Plans have the purpose of pointing us in a direction, but they don’t show us every pothole on the way.
Sergej Brin and Larry Page had one big goal when they founded Google: to collect the knowledge of the world and to relate it to each other.
What they definitely didn’t have was a perfect plan that included the advertising business, Gmail, Google docs, Streetview, and finally Google X.
Looking back today on the development of perhaps the most influential company in the world, we think that there must have been a prominent and smart plan that culminated in what we now know as Alphabet inc.
But the master plan did not exist. All Page and Brin had was the vision of collecting knowledge, systematizing it, and making it accessible to all people.
Their first real plan was to start with the information available on the Internet. Unlike many think, the search engine was never the declared ultimate goal of the two founders, but only a first step towards their grand vision.
And even this first plan — let’s build a search engine for the Internet — did not contain all the intermediate steps necessary to its realization.
But the plan set the direction. Everything else would be found along the way.
The development of a plan is like drawing more accurate maps increasingly
When we look at nautical charts from the time of Columbus today, they have little in common with those in use today. They represent reality only very sketchy.
In the next centuries, however, the maps became more and more accurate, because more and more explorers and merchants explored the oceans and added more and more details to the plans.
Transferred to Page and Brin, we can imagine that the two of them have also entered unknown waters. Nobody before them had tried not only to capture the entire Internet automatically but also to sort the search results according to relevance.
All they could do was get going. Everything they learned on their way through mistakes and new insights, they integrated into their plan and modified it with it.
How money could be earned with it, the two did not know at the beginning yet. The idea of placing suitable advertisements next to the results of the search queries and automatically concealing these advertising spaces came later.
Then came the money, and the possibilities grew. At some point, they could target projects as crazy as Streetview. But in the beginning, they didn’t have enough information for a real master plan.

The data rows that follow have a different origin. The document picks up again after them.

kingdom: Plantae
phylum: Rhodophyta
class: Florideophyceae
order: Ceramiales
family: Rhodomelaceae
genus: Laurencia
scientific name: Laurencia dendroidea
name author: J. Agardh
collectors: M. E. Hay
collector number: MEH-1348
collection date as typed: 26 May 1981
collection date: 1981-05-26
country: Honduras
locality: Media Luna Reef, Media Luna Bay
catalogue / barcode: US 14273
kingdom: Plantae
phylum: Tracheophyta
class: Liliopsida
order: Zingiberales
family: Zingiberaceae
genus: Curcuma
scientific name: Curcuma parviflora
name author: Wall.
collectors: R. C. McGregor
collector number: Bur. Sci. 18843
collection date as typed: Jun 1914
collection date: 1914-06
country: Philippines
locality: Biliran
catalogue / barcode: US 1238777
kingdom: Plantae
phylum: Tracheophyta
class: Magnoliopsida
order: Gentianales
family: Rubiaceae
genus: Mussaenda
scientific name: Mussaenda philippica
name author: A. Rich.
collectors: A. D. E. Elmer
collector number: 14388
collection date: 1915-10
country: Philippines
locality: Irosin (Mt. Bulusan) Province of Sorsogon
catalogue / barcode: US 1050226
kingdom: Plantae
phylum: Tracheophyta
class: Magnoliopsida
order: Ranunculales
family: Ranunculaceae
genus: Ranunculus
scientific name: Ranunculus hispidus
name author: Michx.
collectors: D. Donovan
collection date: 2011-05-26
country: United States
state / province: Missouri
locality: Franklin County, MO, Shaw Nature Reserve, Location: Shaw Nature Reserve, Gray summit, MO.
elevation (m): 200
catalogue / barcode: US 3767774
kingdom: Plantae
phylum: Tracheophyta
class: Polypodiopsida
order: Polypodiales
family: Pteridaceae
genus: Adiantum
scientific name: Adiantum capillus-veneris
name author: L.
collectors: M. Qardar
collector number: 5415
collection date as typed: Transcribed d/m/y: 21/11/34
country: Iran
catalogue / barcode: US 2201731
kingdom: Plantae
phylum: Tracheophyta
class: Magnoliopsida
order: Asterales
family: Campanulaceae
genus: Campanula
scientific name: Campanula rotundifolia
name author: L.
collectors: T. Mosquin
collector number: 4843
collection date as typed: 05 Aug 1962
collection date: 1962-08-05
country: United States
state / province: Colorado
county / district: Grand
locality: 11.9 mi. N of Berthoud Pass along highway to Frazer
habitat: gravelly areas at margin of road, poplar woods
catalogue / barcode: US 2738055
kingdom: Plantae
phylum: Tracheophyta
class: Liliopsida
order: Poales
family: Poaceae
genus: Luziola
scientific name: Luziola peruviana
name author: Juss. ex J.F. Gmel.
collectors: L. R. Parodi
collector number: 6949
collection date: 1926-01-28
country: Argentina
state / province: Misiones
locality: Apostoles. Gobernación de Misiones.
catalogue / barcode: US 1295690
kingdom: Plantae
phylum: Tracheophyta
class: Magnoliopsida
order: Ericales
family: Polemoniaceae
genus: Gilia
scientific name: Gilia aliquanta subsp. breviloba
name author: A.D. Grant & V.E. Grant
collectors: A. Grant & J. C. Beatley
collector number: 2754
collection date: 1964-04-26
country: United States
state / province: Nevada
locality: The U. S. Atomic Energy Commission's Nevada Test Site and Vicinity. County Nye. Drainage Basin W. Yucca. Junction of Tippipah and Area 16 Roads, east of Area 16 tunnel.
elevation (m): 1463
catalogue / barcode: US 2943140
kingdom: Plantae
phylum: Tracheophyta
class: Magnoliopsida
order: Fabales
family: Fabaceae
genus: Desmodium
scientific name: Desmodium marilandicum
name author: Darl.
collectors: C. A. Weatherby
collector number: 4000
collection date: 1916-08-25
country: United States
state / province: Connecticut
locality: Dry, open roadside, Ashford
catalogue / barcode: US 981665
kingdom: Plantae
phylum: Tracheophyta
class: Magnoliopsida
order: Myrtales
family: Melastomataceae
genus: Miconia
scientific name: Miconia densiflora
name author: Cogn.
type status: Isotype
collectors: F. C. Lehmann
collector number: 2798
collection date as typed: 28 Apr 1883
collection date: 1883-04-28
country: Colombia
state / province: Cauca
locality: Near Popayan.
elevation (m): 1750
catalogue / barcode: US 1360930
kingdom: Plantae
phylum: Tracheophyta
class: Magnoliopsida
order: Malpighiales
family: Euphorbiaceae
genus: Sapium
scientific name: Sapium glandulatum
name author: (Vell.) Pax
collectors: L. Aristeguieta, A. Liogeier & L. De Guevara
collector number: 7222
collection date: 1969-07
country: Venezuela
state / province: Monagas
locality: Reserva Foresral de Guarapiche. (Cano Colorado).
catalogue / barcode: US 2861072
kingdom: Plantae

Couldn’t they have set this up in a master plan from the start? No, they wouldn’t have, because many of the technical possibilities that Alphabet’s current projects require simply didn’t exist back then.
As little Columbus could make a plan for the colonization of the New World before his supposed trip to India, as little could Brin and Page foresee what concrete steps they would have to take later to realize their original vision.
Neither Columbus nor Page and Brin had the necessary information to draw up a complete plan for what they would achieve later.
What does that mean for you?
Many projects are never started, and many visions never realized because we tend to get stuck in the planning phase forever.
For example, I know people who have wanted to write a book for years but never start because they can’t see the whole story yet. I had this problem at the very beginning of my writing career, but then I threw my fears overboard and just started writing the book.
When I started, the whole story gradually revealed itself to me. In the end, I had a book that I could never have imagined before in its complexity.
Today I publish a new novel every two months because I only make very rough plans for the plot in advance and develop the rest as soon as I know more about the story through writing.
Do you also have a big vision without knowing how to realize it ultimately? Then take the first step today. Make a primitive plan for the first steps and then take those steps. You can only win.